WHAT YOU WILL DO:
• a. Based on the worked matrix solution, explain why Q = ½(A − A′) is called a skew-symmetric matrix.
• b. Pick up the worked matrix solution after its final line and carry it forward.

TEXT BLOCK:
+++++

Let $P=\frac{1}{2}\left(A+A^{\prime}\right)=\frac{1}{2}\left[\begin{array}{ccc}6 & 1 & -5 \\ 1 & -4 & -4 \\ -5 & -4 & 4\end{array}\right]=\left[\begin{array}{ccc}3 & \frac{1}{2} & -\frac{5}{2} \\ \frac{1}{2} & -2 & -2 \\ -\frac{5}{2} & -2 & 2\end{array}\right]$

Now, $P^{\prime}=\left[\begin{array}{rrr}3 & \frac{1}{2} & -\frac{5}{2} \\ \frac{1}{2} & -2 & -2 \\ -\frac{5}{2} & -2 & 2\end{array}\right]=P$

Thus, $P=\frac{1}{2}\left(A+A^{\prime}\right)$ is a symmetric matrix.

Now, $A-A^{\prime}=\left[\begin{array}{rrr}3 & 3 & -1 \\ -2 & -2 & 1 \\ -4 & -5 & 2\end{array}\right]-\left[\begin{array}{rrr}3 & -2 & -4 \\ 3 & -2 & -5 \\ -1 & 1 & 2\end{array}\right]=\left[\begin{array}{ccc}0 & 5 & 3 \\ -5 & 0 & 6 \\ -3 & -6 & 0\end{array}\right]$

Let $Q=\frac{1}{2}\left(A-A^{\prime}\right)=\frac{1}{2}\left[\begin{array}{ccc}0 & 5 & 3 \\ -5 & 0 & 6 \\ -3 & -6 & 0\end{array}\right]=\left[\begin{array}{ccc}0 & \frac{5}{2} & \frac{3}{2} \\ -\frac{5}{2} & 0 & 3 \\ -\frac{3}{2} & -3 & 0\end{array}\right]$

Now, $Q^{\prime}=\left[\begin{array}{ccc}0 & -\frac{5}{2} & -\frac{3}{2} \\ \frac{5}{2} & 0 & -3 \\ \frac{3}{2} & 3 & 0\end{array}\right]=-Q$

Thus, $Q=\frac{1}{2}\left(A-A^{\prime}\right)$ is a skew-symmetric matrix.

+++++

Data listing

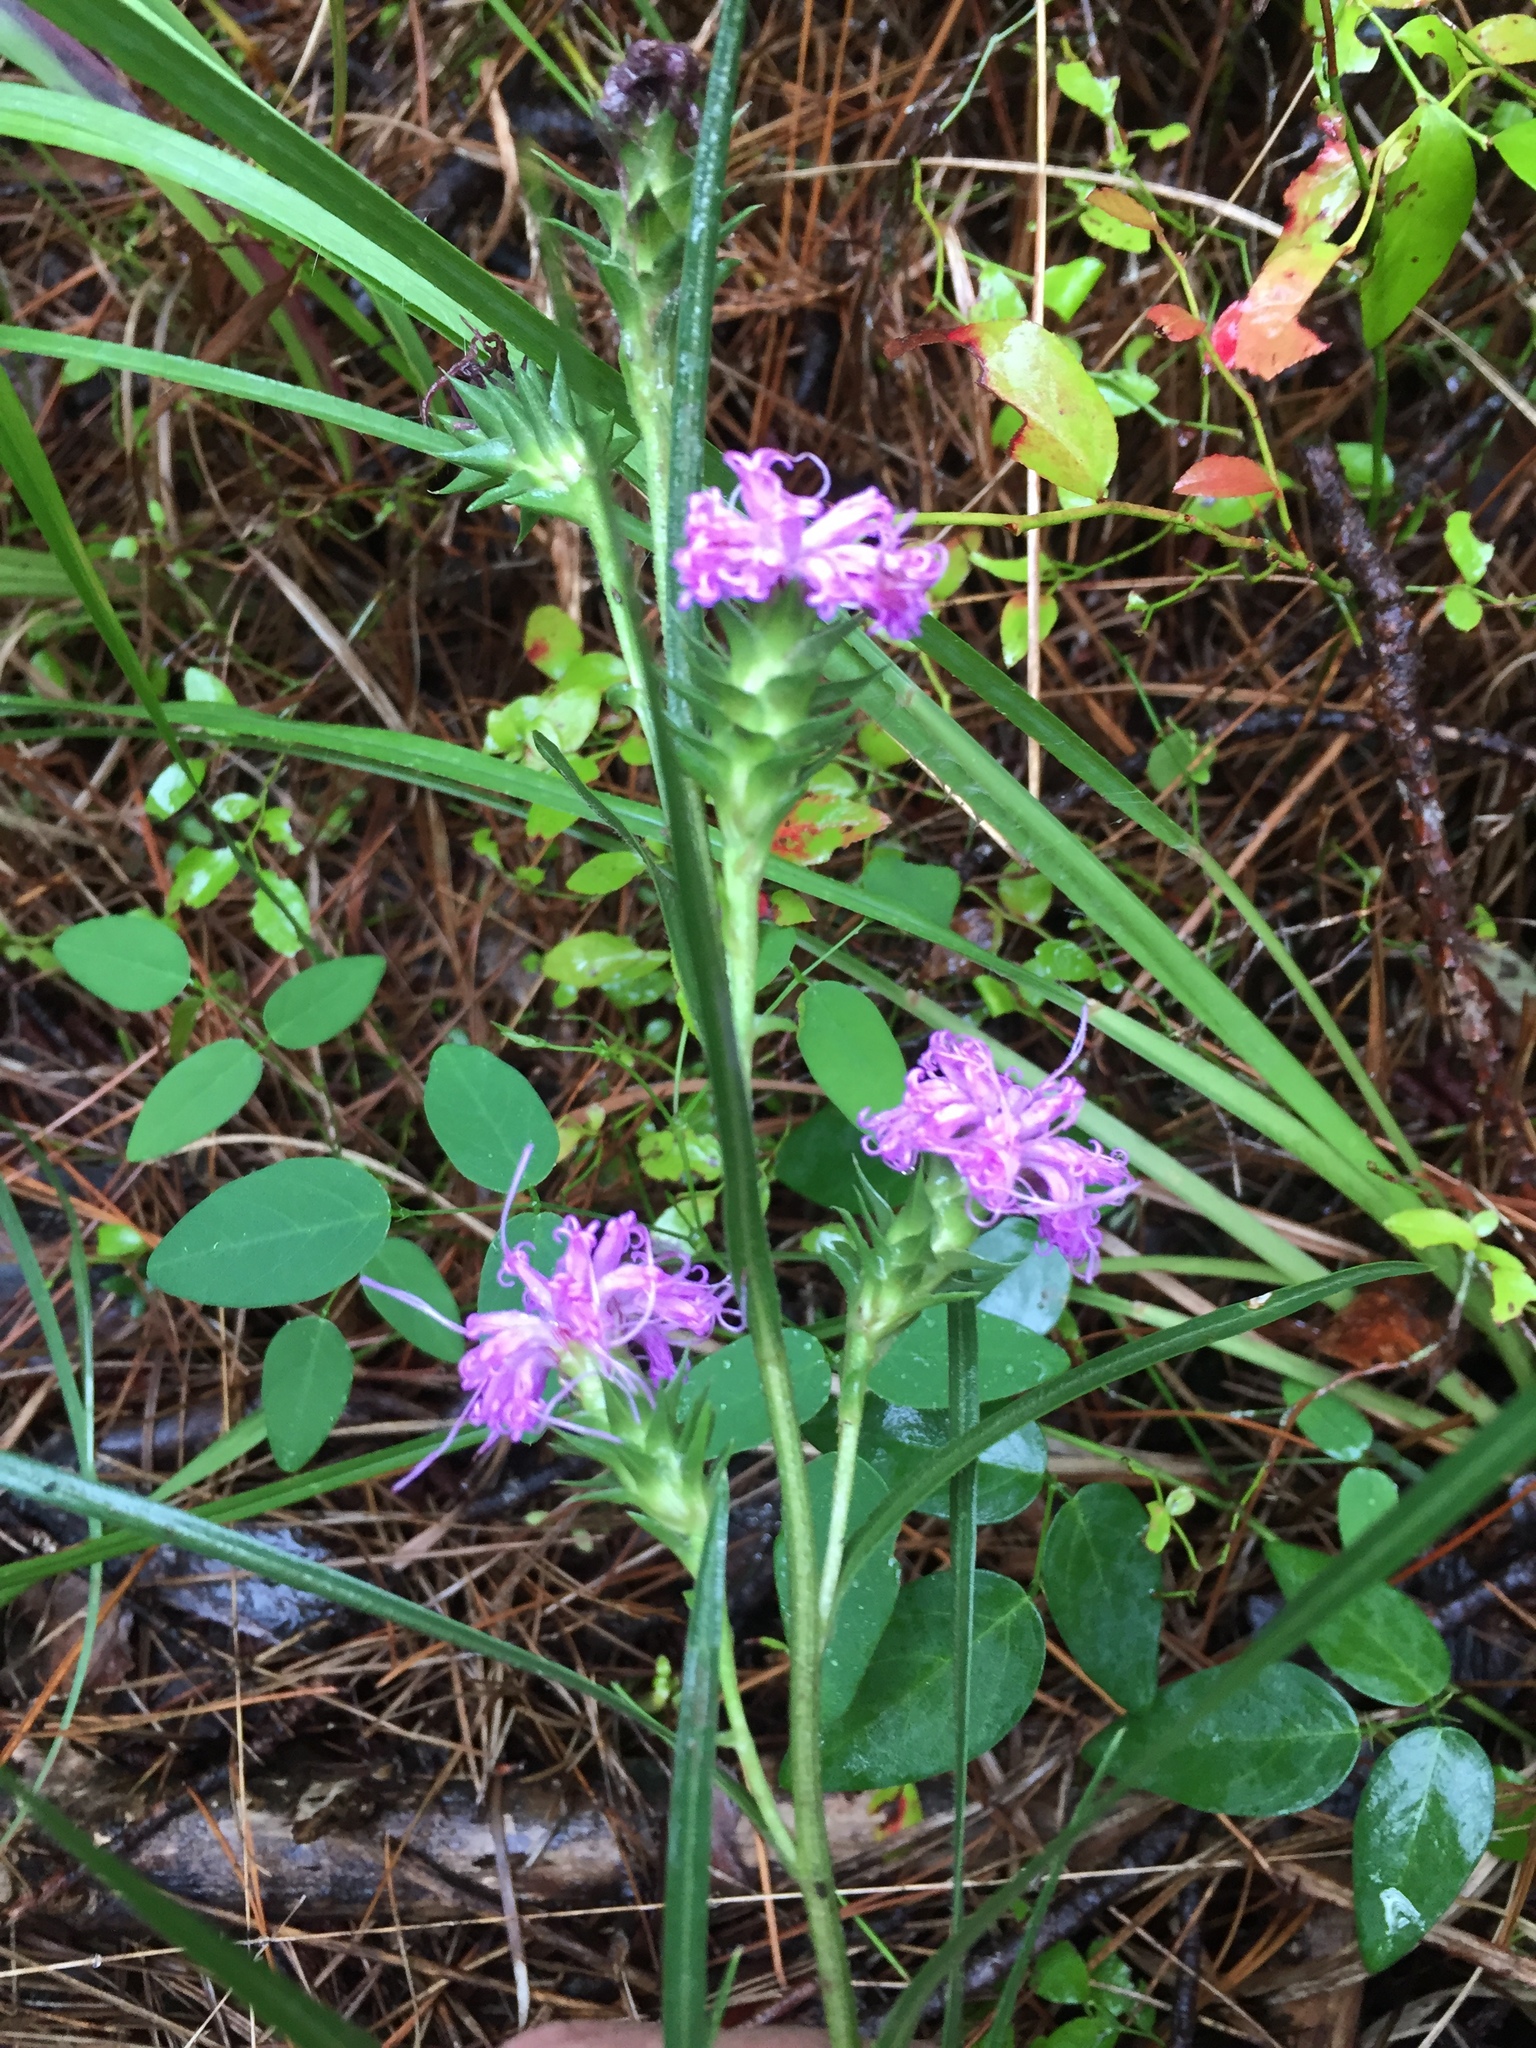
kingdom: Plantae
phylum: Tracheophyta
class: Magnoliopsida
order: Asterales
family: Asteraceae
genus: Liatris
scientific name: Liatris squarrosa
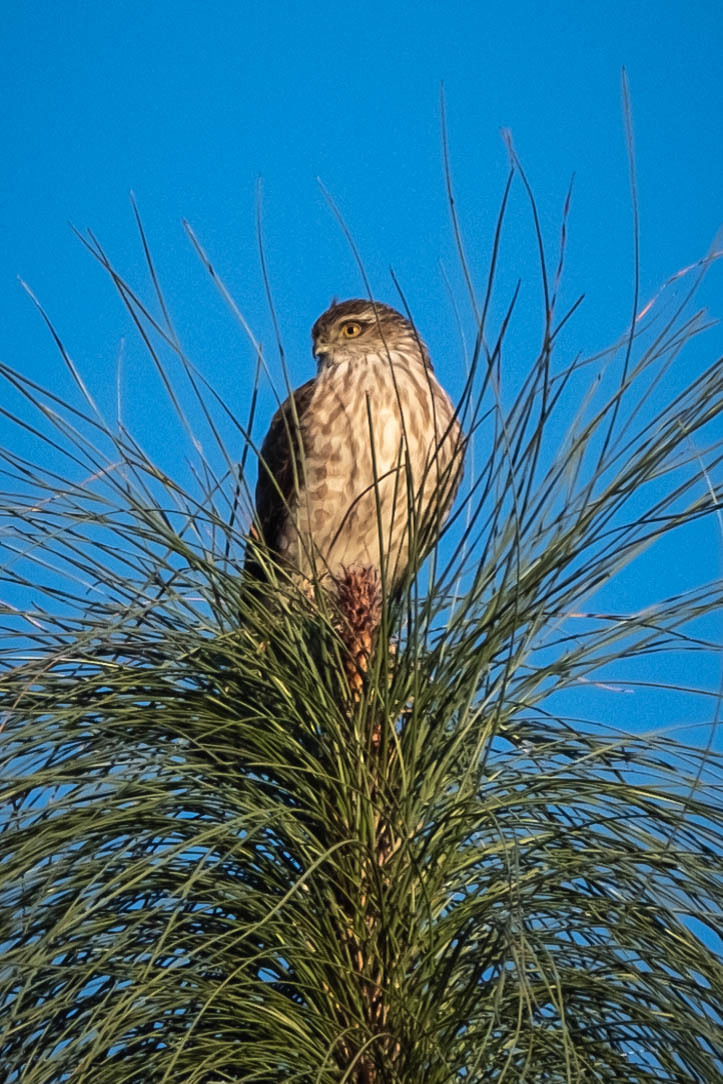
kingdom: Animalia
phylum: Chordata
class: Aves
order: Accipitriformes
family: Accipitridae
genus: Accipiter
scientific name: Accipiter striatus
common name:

+++++

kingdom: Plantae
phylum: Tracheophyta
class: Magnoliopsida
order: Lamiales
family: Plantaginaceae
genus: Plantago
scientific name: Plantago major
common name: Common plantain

+++++

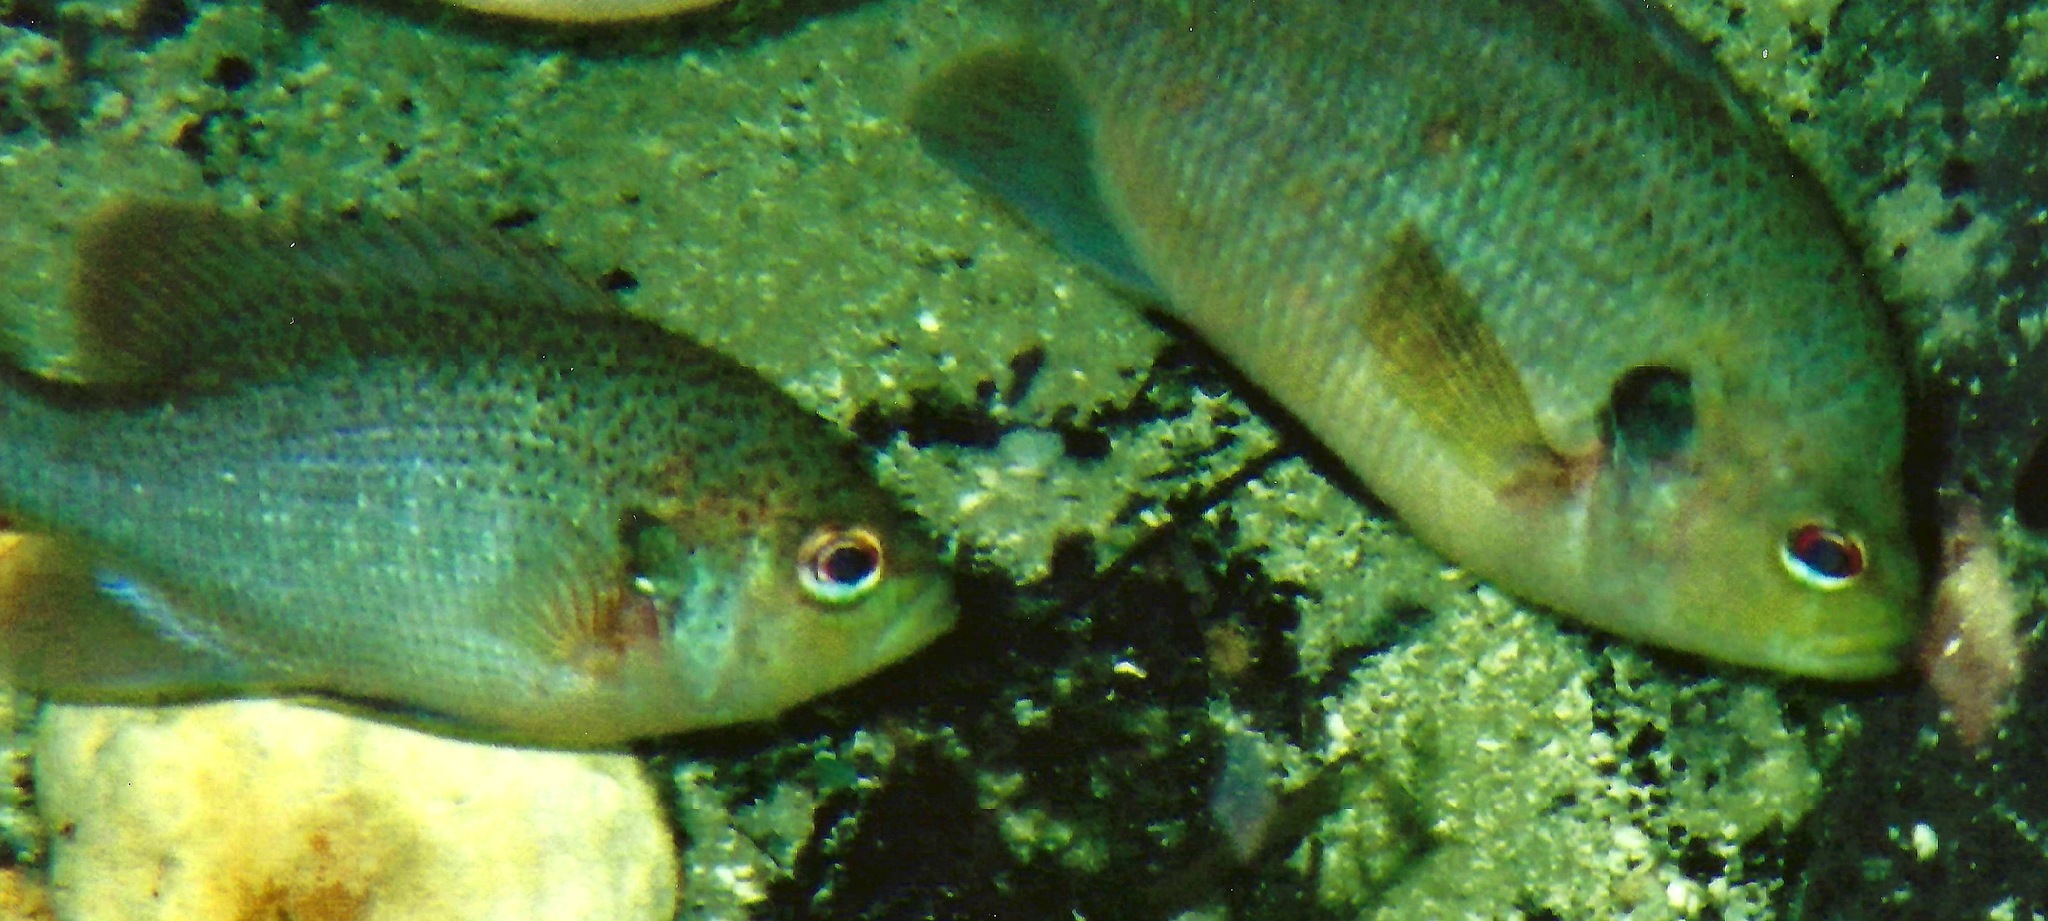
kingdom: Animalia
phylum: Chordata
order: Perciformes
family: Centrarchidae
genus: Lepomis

+++++

FINAL RESULTS:
• a. When Q is transposed, the result Q′ has every entry of Q with its sign flipped, so Q′ = −Q. Because its transpose equals its negative, Q is skew-symmetric.

• b.
Representing A as the sum of P and Q:

$P+Q=\left[\begin{array}{ccc}3 & \frac{1}{2} & -\frac{5}{2} \\ \frac{1}{2} & -2 & -2 \\ -\frac{5}{2} & -2 & 2\end{array}\right]+\left[\begin{array}{ccc}0 & \frac{5}{2} & \frac{3}{2} \\ -\frac{5}{2} & 0 & 3 \\ -\frac{3}{2} & -3 & 0\end{array}\right]=\left[\begin{array}{rrr}3 & 3 & -1 \\ -2 & -2 & 1 \\ -4 & -5 & 2\end{array}\right]=A$

(iv)

Let $A=\left[\begin{array}{rr}1 & 5 \\ -1 & 2\end{array}\right]$, then $A^{\prime}=\left[\begin{array}{rr}1 & -1 \\ 5 & 2\end{array}\right]$

Now $A+A^{\prime}=\left[\begin{array}{rr}1 & 5 \\ -1 & 2\end{array}\right]+\left[\begin{array}{rr}1 & -1 \\ 5 & 2\end{array}\right]=\left[\begin{array}{ll}2 & 4 \\ 4 & 4\end{array}\right]$

Let $P=\frac{1}{2}\left(A+A^{\prime}\right)=\left[\begin{array}{ll}1 & 2 \\ 2 & 2\end{array}\right]$

Now, $P^{\prime}=\left[\begin{array}{ll}1 & 2 \\ 2 & 2\end{array}\right]=P$

Thus, $P=\frac{1}{2}\left(A+A^{\prime}\right)$ is a symmetric matrix.

Now, $A-A^{\prime}=\left[\begin{array}{rr}1 & 5 \\ -1 & 2\end{array}\right]-\left[\begin{array}{rr}1 & -1 \\ 5 & 2\end{array}\right]=\left[\begin{array}{rr}0 & 6 \\ -6 & 0\end{array}\right]$

Let $Q=\frac{1}{2}\left(A-A^{\prime}\right)=\left[\begin{array}{rr}0 & 3 \\ -3 & 0\end{array}\right]$

Now, $Q^{\prime}=\left[\begin{array}{rr}0 & -3 \\ 3 & 0\end{array}\right]=-Q$

Thus, $Q=\frac{1}{2}\left(A-A^{\prime}\right)$ is a skew-symmetric matrix.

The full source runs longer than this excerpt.